|
|
What
is the major change brought about by the recent CRE concentrations guidance?
Institutions with CRE concentrations will be required to enhance their risk management systems and conduct ongoing risk
assessments. Institutions that do not have sufficient internal systems may be required to raise capital
or reduce their investment in CRE lending. At a minimum, high concentration institutions will be required
to review and most likely update their internal practices and processes over CRE concentrations.
Will the new guidance increase my capital requirements?
Possibly. The guidance specifies that banks with high
CRE concentrations must have risk management systems and capital commensurate with the higher risk implicit in the CRE concentration.

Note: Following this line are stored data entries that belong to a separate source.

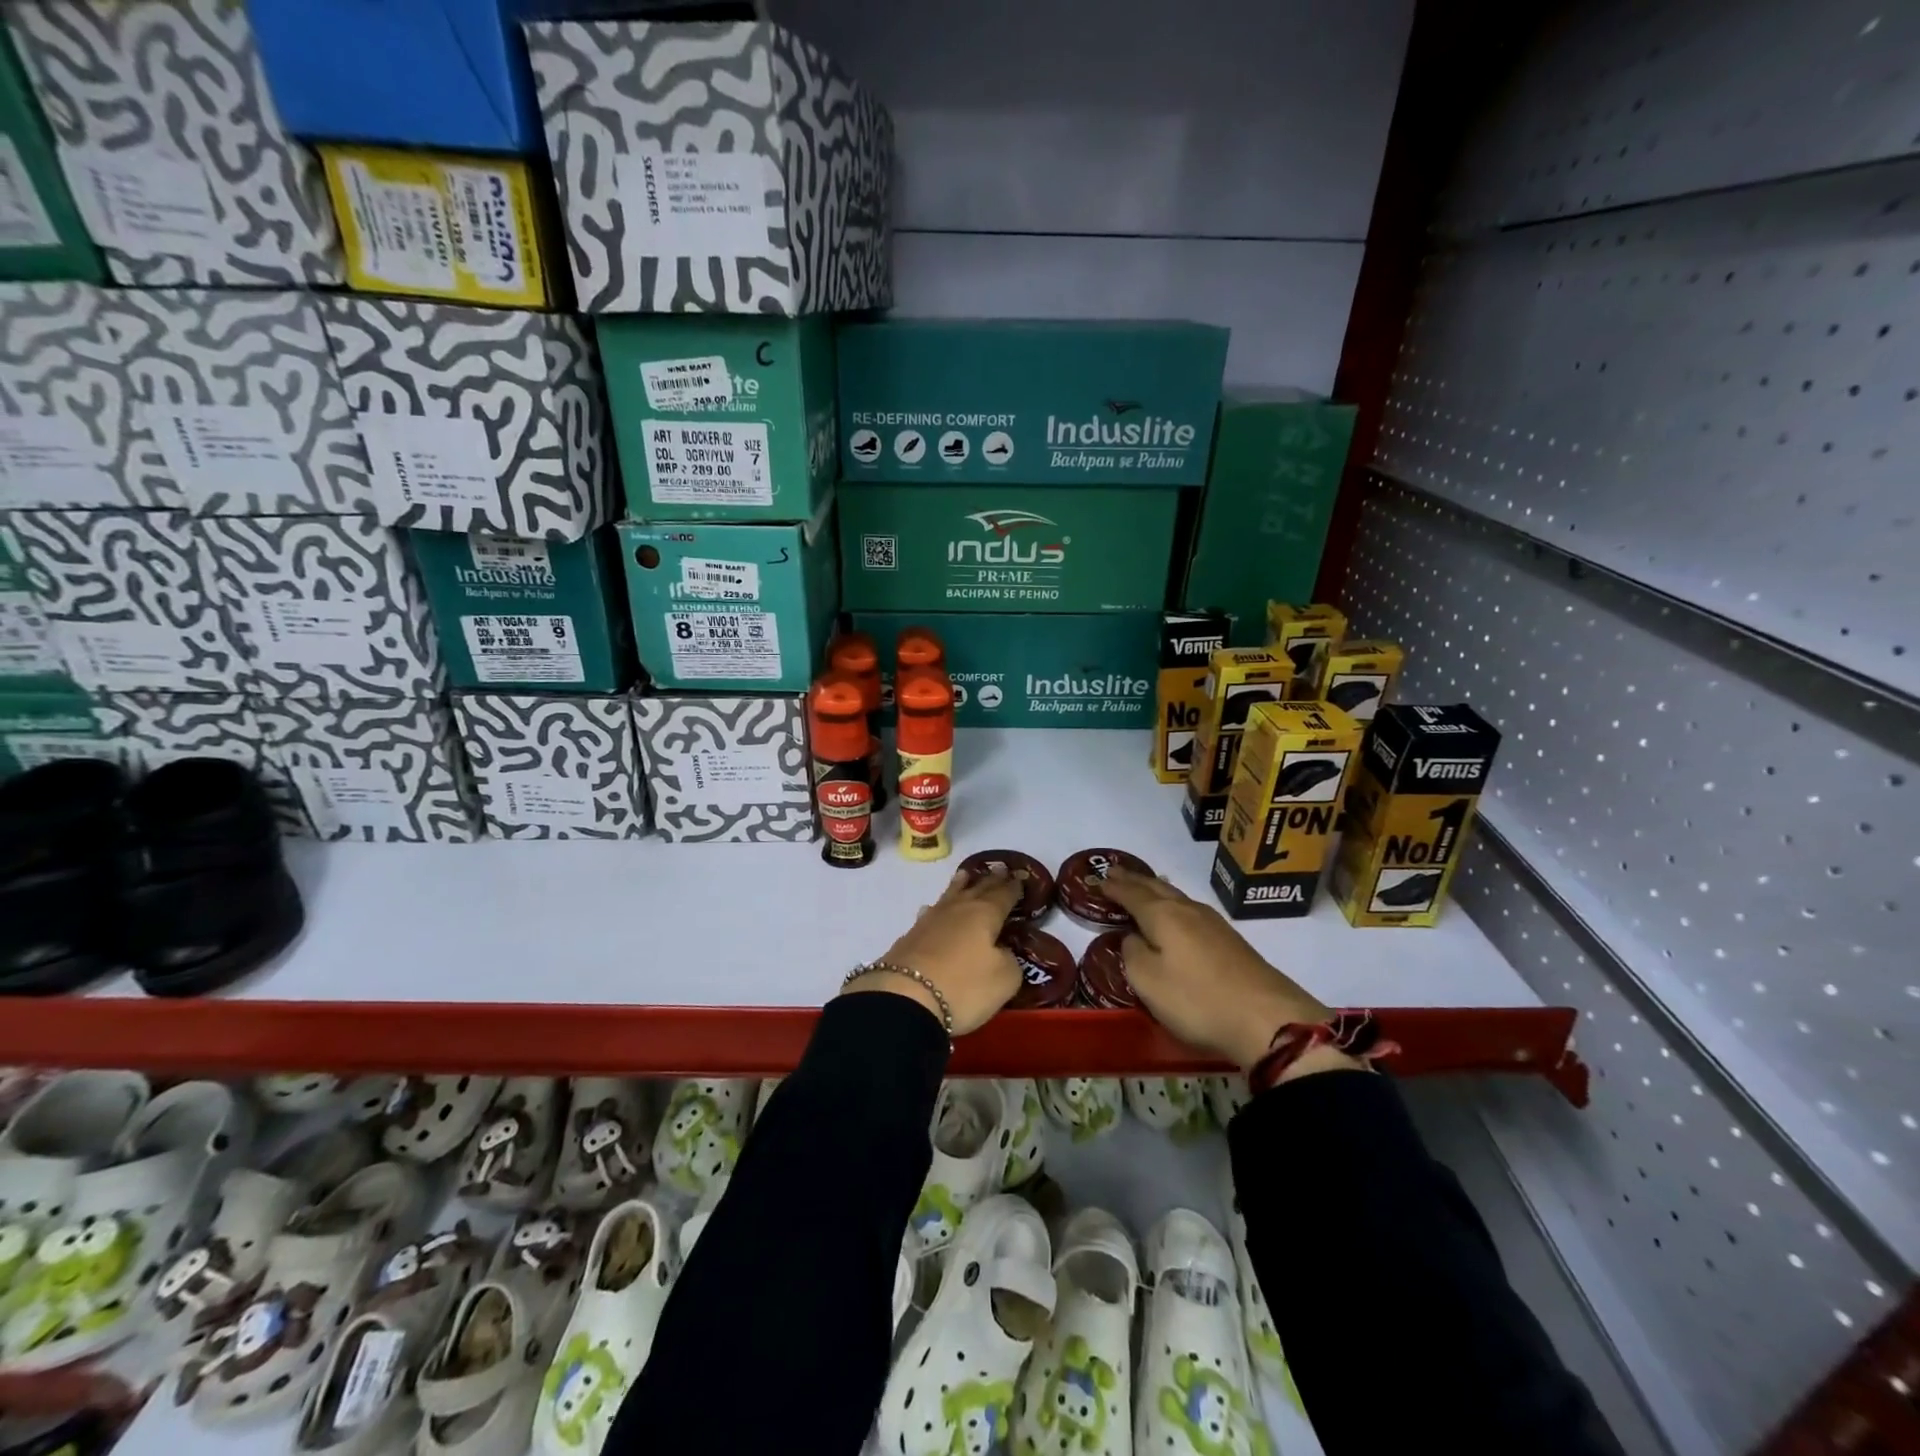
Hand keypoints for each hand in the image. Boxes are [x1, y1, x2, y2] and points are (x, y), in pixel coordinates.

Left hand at [843, 867, 1022, 1035]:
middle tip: (999, 869)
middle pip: (977, 889)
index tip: (1021, 876)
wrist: (905, 997)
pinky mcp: (910, 937)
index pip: (1004, 894)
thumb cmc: (964, 986)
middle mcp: (958, 909)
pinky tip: (932, 910)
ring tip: (965, 875)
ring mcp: (930, 921)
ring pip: (950, 896)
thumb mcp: (1004, 979)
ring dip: (960, 885)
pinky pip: (930, 914)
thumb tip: (1001, 952)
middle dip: (990, 880)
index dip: (1014, 886)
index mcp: (985, 914)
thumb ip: (1010, 960)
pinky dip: (937, 909)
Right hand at [1101, 868, 1341, 1071]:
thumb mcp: (1148, 981)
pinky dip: (1174, 904)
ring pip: (1177, 897)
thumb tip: (1132, 937)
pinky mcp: (1231, 941)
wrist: (1268, 1018)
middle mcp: (1188, 911)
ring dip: (1156, 889)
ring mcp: (1213, 924)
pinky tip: (1178, 911)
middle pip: (1156, 888)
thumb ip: (1132, 954)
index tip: (1096, 878)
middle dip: (1134, 880)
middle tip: (1115, 872)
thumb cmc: (1197, 999)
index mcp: (1163, 916)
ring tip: (1145, 885)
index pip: (1131, 894)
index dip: (1113, 887)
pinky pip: (1191, 910)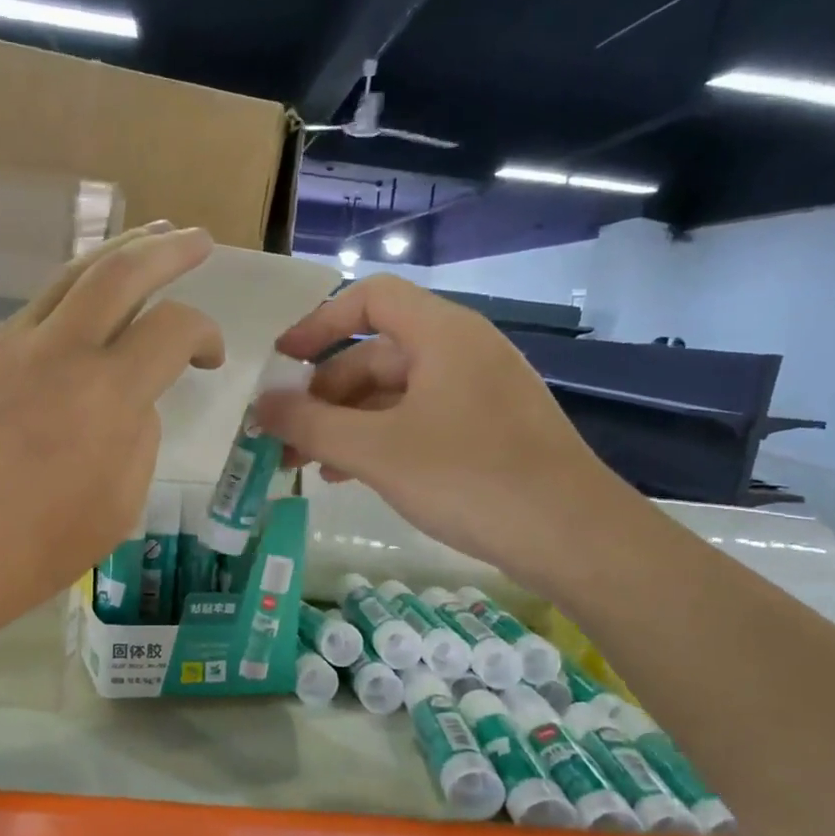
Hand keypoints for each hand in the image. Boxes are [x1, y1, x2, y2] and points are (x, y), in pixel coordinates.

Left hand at [0, 225, 222, 655]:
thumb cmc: (37, 548)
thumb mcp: (119, 505)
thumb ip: (137, 439)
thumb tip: (131, 402)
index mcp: (106, 395)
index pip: (172, 328)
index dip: (205, 333)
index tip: (211, 358)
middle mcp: (60, 351)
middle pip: (120, 270)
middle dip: (167, 249)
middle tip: (198, 239)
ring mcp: (12, 348)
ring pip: (71, 275)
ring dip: (117, 253)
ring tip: (148, 238)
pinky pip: (39, 307)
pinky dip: (76, 289)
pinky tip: (88, 302)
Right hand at [256, 275, 639, 590]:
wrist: (573, 536)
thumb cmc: (469, 478)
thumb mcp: (377, 451)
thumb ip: (311, 425)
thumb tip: (261, 407)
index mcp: (442, 334)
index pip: (371, 299)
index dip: (318, 323)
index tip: (281, 362)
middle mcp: (462, 352)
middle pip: (376, 354)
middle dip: (323, 394)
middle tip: (285, 436)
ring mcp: (478, 393)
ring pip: (394, 395)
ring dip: (346, 424)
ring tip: (307, 466)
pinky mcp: (487, 431)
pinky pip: (419, 421)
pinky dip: (379, 441)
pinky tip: (351, 476)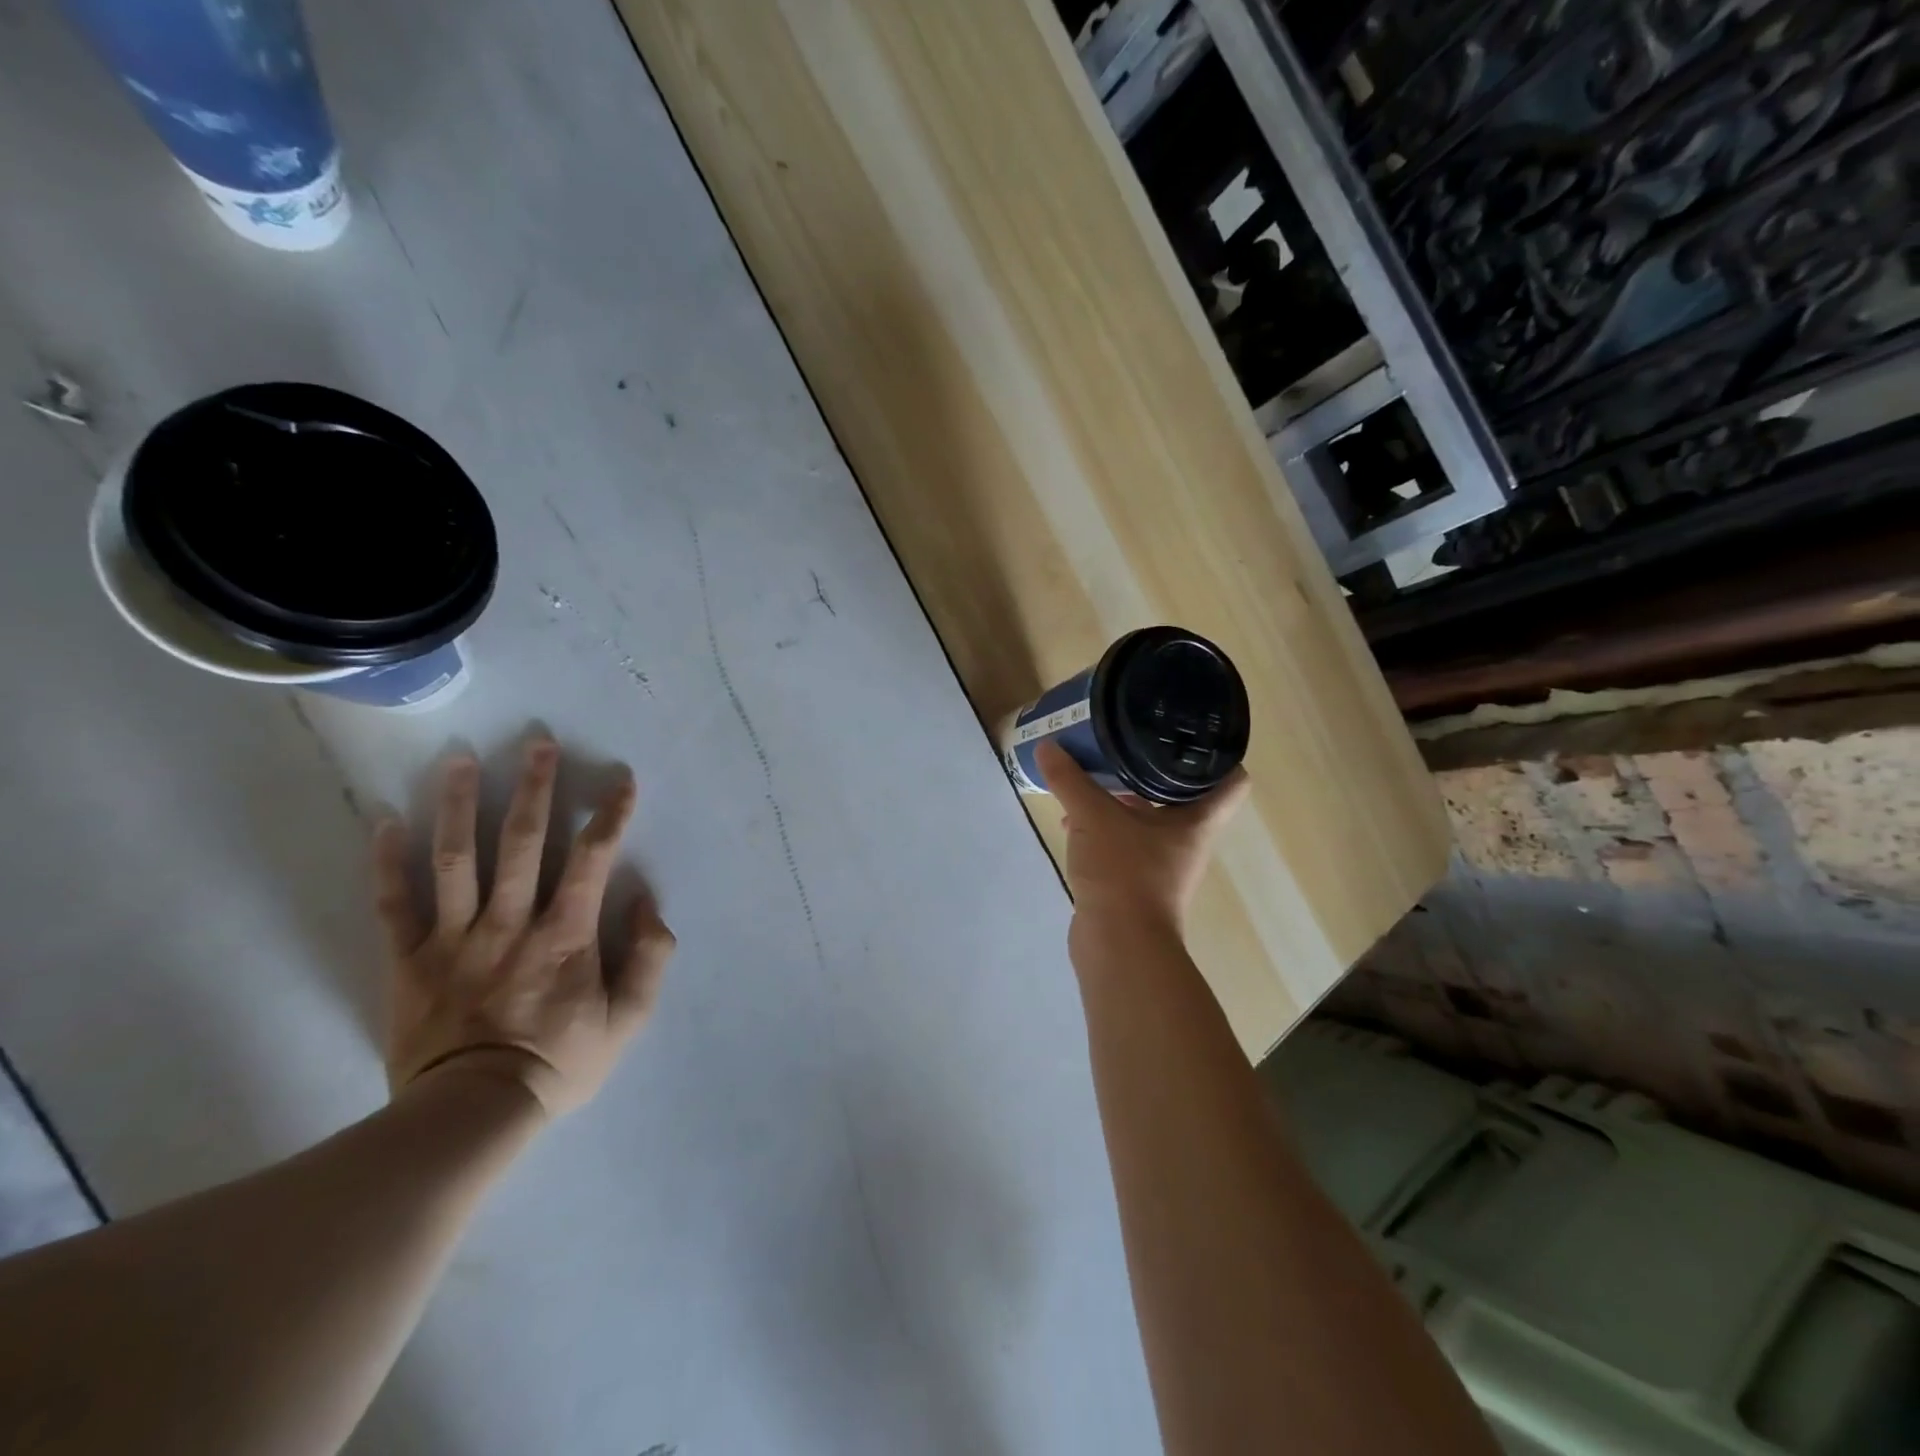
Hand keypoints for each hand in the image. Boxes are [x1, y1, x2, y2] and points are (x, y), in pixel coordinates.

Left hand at [371, 739, 675, 1118]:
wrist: (472, 1114)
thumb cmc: (559, 1062)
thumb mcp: (629, 1019)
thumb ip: (649, 957)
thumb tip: (647, 902)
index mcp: (565, 934)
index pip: (592, 859)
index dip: (610, 815)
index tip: (621, 778)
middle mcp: (510, 922)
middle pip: (522, 842)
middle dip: (533, 787)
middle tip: (536, 741)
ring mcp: (454, 938)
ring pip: (455, 859)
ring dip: (459, 804)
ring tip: (460, 757)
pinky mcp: (409, 960)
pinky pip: (394, 904)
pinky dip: (387, 862)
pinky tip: (384, 819)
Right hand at [1036, 739, 1249, 940]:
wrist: (1118, 946)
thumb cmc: (1123, 873)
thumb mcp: (1093, 817)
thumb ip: (1070, 780)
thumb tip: (1049, 746)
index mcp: (1196, 821)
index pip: (1231, 780)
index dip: (1218, 753)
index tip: (1189, 730)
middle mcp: (1186, 839)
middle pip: (1182, 794)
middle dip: (1154, 767)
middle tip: (1130, 738)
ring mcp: (1161, 863)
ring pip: (1148, 818)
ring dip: (1123, 798)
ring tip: (1093, 773)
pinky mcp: (1134, 880)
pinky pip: (1122, 840)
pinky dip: (1102, 826)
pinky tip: (1071, 820)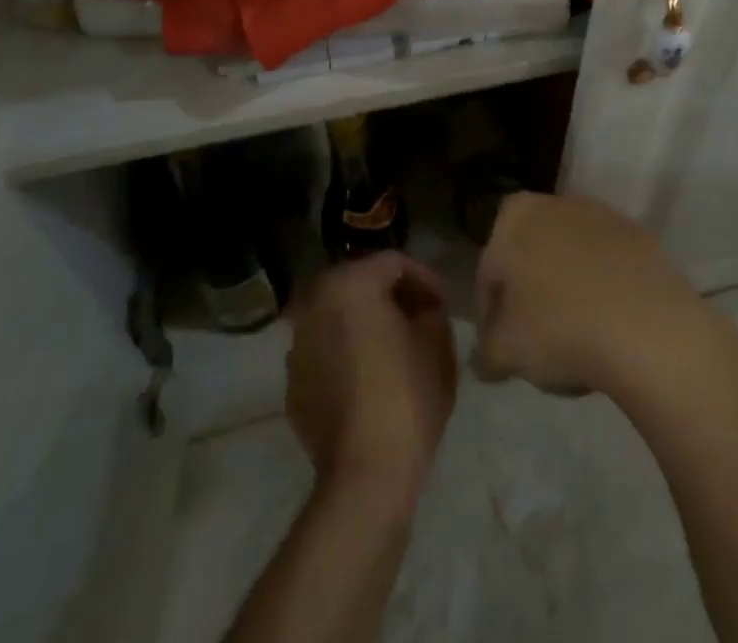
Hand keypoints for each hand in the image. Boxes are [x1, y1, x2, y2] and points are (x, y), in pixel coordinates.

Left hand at [286, 252, 457, 514]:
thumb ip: (430, 308)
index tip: (444, 304)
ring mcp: (297, 347)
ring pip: (339, 320)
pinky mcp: (293, 386)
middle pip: (361, 286)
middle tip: (421, 319)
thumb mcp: (437, 340)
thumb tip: (421, 307)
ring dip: (366, 325)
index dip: (424, 279)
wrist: (366, 475)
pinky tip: (371, 379)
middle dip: (392, 298)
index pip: (393, 263)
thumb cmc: (407, 394)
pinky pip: (326, 355)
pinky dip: (347, 356)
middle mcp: (314, 305)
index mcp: (349, 284)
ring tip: (396, 348)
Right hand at [471, 192, 710, 398]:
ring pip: (571, 257)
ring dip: (569, 289)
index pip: (489, 271)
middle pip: (531, 256)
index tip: (504, 347)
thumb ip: (485, 350)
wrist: (649, 328)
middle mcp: (555, 202)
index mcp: (513, 217)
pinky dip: (605, 288)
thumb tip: (485, 356)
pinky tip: (611, 326)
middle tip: (539, 342)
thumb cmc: (559, 330)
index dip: (492, 314)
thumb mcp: (504, 352)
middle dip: (531, 294)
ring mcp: (602, 214)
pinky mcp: (640, 234)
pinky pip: (609, 265)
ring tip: (580, 338)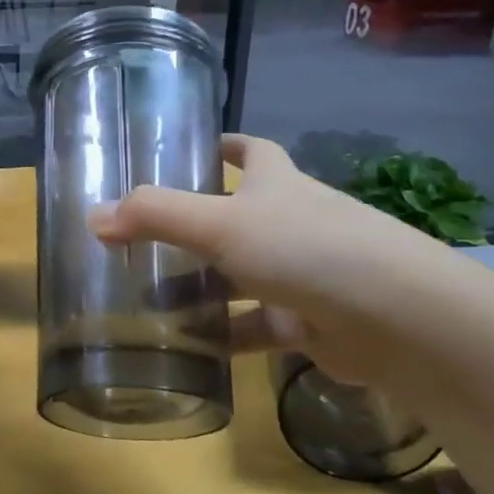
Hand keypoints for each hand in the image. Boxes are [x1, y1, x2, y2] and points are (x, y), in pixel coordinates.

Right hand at [88, 134, 454, 387]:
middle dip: (194, 227)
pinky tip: (189, 345)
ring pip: (240, 276)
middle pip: (237, 217)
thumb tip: (93, 217)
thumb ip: (155, 216)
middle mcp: (293, 223)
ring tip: (147, 298)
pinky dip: (224, 333)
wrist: (400, 321)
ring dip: (201, 286)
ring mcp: (304, 274)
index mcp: (278, 186)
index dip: (226, 148)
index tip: (193, 150)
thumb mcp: (221, 224)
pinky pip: (254, 324)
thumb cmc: (308, 250)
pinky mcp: (309, 322)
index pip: (254, 153)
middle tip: (143, 237)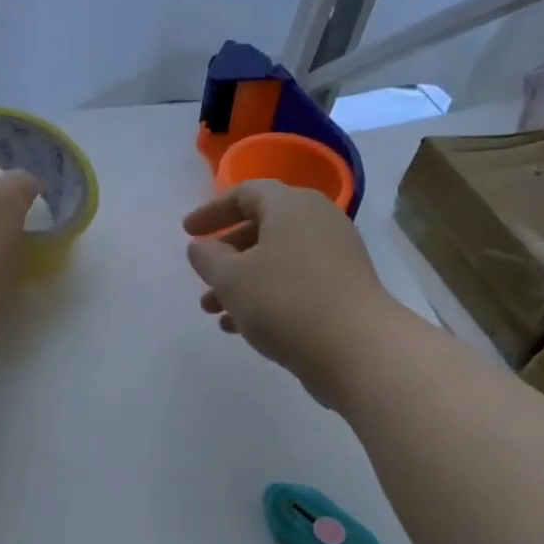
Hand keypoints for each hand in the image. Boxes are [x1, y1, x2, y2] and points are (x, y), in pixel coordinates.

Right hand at [182, 180, 410, 406]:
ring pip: (276, 261)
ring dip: (241, 282)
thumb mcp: (230, 277)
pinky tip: (240, 327)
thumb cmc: (284, 301)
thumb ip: (207, 257)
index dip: (212, 210)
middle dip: (226, 254)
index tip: (187, 231)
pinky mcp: (343, 290)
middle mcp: (318, 223)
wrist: (357, 349)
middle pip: (262, 228)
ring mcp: (335, 257)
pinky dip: (265, 297)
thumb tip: (201, 246)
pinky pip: (294, 284)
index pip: (246, 193)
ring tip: (213, 311)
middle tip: (202, 275)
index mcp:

This implies that regulators may be able to dictate capital levels for those institutions with high concentrations
in CRE. The guidance gives regulators considerable leeway in determining what is an “acceptable”
level of capital and CRE concentration.
What measures should we undertake to prepare
for the guidance?
The regulatory thrust appears to be to determine whether banks that have high CRE concentrations also have adequate
internal management systems to oversee and control the exposure. Banks should first perform a self assessment
of the existing system. The assessment should be in writing and directed to senior management and the board.
The bank then needs to determine how much to invest in enhancing the existing system as needed.
What is the advantage of using an
outside vendor to assist with the assessment?
The primary reason is independence. Other considerations are price and expertise.
While you can do a CRE Concentration assessment in-house, it may be appropriate to utilize vendors with specific CRE
experience and preferably recent regulatory experience. Using an outside vendor also does not disrupt existing
job responsibilities and does not tie up employees unnecessarily.